**HOW TO COMPLETE THIS TASK:**
In the passage on matching OpenStreetMap points of interest to social networks, what three things make up the search keyword that gives more precise results?

**DOCUMENT SECTION:**

# # # # #

As regards this study’s proposal, it is assessed whether the name of POIs can be used as a search keyword for the retrieval of information from social networks. However, it has been concluded that more precise results are found whenever the search keyword is composed by the name of the item, the name of the city, and the type of OSM item (hotel, museum, etc.). It seems to be reasonable when data of certain types of OSM items, which are spatially distributed, have to be retrieved. Moreover, filtering, by distance from the search keyword, of the results also reduces the noise of social networks. The quality of the OSM map is obviously crucial to obtaining better results. First, the name of the OSM POI should be correct and the type (i.e., the tagging of the OSM POI) must be present and correct. In the proposed system, the OSM POI will not be retrieved if the type is missing, which reveals a fault in the OSM quality in terms of completeness and richness, and, perhaps, low contributor activity. Additionally, the name of the OSM POIs should be concrete and descriptive enough to be matched to social network nodes. Also, the social network nodes should have a sufficiently concrete and descriptive name and description. Thus, the more concrete and descriptive the OSM names and the social network node names are, the better the matching is. Otherwise, it shows low granularity from the point of view of quality. Additionally, it could happen that the OSM POIs do not have a presence in social networks, or the social network search engine does not report information about them (for instance, if they have low activity), in which case matching is not possible. Finally, this study has manually (and visually) analyzed the validity of the search results to assess the accuracy of the proposal. What is relevant or not to a certain POI is subjective. In early attempts to classify results into valid and non-valid ones, attempts were made to use an objective criterion, such as number of likes, views, retweets, subscribers, etc. However, a relevance criterion is difficult to set when multiple OSM maps, types of POIs, etc., as well as SN sources are considered, along with different goals and user behaviors.

# # # # #

[Data entries]
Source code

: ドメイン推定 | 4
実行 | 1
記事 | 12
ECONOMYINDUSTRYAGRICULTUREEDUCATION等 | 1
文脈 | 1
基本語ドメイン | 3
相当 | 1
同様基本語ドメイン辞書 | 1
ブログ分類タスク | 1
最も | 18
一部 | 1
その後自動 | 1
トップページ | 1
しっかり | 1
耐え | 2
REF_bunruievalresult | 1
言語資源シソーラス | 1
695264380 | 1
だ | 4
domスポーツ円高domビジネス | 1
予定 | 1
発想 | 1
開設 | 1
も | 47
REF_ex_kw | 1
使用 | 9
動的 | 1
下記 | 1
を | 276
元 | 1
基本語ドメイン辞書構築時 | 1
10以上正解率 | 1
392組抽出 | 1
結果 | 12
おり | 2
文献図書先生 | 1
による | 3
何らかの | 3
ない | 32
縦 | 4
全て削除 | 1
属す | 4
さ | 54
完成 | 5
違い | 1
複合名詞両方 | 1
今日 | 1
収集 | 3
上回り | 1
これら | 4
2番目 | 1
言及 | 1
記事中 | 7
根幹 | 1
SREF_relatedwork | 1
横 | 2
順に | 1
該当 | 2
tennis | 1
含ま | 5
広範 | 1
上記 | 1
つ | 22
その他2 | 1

# # # # #

**EXPECTED ANSWER:**
The name of the item, the name of the city, and the type of OSM item (hotel, museum, etc.).